I begin with the place that is holiest to all of us, which is the Kotel, the Western Wall. It’s in Israel, but it belongs to all of you. It belongs to you and to me, to all of us. It belongs to all the Jewish people. And I am committed to making sure that all Jews feel at home at our holiest site. I appreciate the important work that has been done under the leadership of my good friend Natan Sharansky, Chairman of the Jewish Agency, and he’s been aided by my new Cabinet Secretary, Avichai Mandelblit.
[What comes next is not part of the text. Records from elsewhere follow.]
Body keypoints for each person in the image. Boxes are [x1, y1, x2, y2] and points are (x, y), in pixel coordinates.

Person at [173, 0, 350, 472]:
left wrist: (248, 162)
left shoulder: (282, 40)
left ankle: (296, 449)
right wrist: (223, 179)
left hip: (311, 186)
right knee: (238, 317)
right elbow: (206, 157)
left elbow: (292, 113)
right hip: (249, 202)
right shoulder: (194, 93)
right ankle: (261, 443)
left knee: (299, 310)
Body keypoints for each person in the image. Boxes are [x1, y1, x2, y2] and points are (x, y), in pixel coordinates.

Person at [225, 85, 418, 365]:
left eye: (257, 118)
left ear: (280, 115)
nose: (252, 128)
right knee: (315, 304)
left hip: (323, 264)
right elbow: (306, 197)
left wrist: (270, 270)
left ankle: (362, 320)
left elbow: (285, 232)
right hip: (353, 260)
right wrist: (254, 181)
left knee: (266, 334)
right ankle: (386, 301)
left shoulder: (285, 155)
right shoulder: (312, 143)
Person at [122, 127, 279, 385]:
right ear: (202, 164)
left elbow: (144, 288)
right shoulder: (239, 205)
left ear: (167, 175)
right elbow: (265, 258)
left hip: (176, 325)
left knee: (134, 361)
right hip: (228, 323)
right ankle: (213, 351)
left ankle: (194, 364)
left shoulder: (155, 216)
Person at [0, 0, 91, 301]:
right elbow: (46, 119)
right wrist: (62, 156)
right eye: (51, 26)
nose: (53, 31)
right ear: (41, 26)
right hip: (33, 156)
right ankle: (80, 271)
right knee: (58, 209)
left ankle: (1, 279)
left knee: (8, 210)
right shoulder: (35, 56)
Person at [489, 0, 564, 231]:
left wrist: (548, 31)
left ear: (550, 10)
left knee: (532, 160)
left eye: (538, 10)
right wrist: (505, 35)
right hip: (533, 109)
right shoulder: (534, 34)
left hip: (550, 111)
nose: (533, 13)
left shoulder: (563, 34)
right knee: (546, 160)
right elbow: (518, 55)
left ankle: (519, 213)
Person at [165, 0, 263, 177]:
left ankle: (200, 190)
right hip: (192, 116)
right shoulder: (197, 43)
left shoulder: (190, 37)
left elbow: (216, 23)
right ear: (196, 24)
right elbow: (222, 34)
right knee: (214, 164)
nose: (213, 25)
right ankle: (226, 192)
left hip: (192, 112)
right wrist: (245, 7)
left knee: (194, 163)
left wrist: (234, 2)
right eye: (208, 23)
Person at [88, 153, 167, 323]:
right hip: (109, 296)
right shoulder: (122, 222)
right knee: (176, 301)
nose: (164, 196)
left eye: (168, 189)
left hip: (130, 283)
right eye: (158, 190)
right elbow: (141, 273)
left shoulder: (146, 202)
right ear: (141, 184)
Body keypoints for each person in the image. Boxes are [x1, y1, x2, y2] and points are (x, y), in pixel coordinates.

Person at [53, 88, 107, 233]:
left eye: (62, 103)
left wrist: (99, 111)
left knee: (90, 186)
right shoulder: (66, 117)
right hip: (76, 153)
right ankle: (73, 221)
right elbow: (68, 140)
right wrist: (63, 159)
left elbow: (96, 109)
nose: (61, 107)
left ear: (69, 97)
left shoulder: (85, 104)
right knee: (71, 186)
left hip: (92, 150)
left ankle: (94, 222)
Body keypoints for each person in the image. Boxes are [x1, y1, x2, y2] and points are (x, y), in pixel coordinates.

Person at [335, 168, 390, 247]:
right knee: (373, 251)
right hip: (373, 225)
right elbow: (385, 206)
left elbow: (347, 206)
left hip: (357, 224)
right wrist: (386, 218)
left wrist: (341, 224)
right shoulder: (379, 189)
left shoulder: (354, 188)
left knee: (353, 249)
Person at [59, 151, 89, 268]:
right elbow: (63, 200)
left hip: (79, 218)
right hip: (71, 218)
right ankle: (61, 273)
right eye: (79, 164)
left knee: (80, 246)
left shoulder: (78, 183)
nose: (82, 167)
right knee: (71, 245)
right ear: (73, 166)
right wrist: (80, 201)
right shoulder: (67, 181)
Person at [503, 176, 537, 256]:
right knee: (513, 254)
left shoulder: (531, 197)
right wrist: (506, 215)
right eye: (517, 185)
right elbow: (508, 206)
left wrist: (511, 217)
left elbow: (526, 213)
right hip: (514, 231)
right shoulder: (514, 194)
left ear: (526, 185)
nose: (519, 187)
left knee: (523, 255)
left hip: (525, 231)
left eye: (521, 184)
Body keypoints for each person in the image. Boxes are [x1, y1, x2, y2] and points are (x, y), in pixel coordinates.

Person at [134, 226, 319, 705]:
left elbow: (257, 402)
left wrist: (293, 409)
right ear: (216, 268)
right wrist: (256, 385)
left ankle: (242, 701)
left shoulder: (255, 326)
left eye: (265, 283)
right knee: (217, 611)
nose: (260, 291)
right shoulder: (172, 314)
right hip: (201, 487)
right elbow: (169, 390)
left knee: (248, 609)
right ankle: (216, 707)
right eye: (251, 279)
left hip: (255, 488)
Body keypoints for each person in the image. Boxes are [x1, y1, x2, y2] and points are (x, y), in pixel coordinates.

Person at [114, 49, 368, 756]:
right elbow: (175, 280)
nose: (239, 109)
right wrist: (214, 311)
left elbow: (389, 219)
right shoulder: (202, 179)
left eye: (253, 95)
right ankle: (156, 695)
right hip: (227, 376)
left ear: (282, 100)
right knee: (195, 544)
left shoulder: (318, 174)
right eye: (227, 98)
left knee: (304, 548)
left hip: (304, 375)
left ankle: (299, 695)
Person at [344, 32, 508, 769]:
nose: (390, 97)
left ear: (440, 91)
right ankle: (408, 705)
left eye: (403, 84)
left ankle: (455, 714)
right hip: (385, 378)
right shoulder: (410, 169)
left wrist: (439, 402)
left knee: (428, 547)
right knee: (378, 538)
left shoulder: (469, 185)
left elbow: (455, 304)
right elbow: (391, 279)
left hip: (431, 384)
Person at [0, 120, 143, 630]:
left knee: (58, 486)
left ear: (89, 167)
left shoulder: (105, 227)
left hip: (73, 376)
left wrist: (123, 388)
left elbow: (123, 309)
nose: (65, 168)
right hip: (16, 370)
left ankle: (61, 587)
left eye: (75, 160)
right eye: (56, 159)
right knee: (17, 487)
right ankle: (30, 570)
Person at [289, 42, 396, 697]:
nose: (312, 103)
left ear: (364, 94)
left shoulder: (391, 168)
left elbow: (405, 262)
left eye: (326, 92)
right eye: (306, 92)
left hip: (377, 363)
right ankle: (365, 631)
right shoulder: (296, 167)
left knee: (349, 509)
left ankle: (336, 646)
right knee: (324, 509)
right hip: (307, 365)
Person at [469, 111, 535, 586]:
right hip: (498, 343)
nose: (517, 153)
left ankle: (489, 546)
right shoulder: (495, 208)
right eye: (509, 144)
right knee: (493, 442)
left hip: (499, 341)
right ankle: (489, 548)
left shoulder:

There’s someone else who has helped out a lot, and that’s you, Rick, Rabbi Jacobs. I appreciate your contribution to finding a compromise. Now you know the nature of compromise: no compromise is ever perfect. But I am convinced that because of the work we’re doing together, we’ll ensure that the Kotel is a source of unity, not division, unity, a place where all Jews feel at home. For me, the question of the Kotel is about more than finding a modus vivendi at Judaism’s most sacred site. It’s about what Israel has always stood for and what it must always stand for. Israel is, and it must continue to be, the homeland of the entire Jewish people, the entire Jewish people. That’s the place where all Jews – including Reform Jews – experience nothing less than “audacious hospitality.” Rick, do you get that phrase? Audacious hospitality.

So I am committed to doing everything in my power to ensure that all Jews feel connected to Israel and to each other, which is why we – the Government of Israel and world Jewry – we’ve launched an important new initiative to strengthen the ties between Jews everywhere – in Israel and around the world, to strengthen Jewish identity to secure the Jewish future. And I want to thank the Reform Movement again for all your hard work to strengthen Jewish identity and to strengthen the connection between your communities and Israel. Thank you for that. And thank you too for NFTY’s terrific programs – what a name, NFTY (Nifty)- NFTY’s terrific programs in North America and here in Israel.

Friends,
This is what we seek: a peaceful end to the Iranian nuclear program; a secure and enduring peace with the Palestinians; and peace among ourselves.

I am working to achieve these goals and you are my partners, our partners, in this effort. This is not something we do by ourselves for you. This is something we do together for both of us, for all of us.

Thank you again for your strong support for Israel, and thank you for working with me to secure the future of the Jewish people and the one and only Jewish state. Thank you and good luck. Behatzlaha.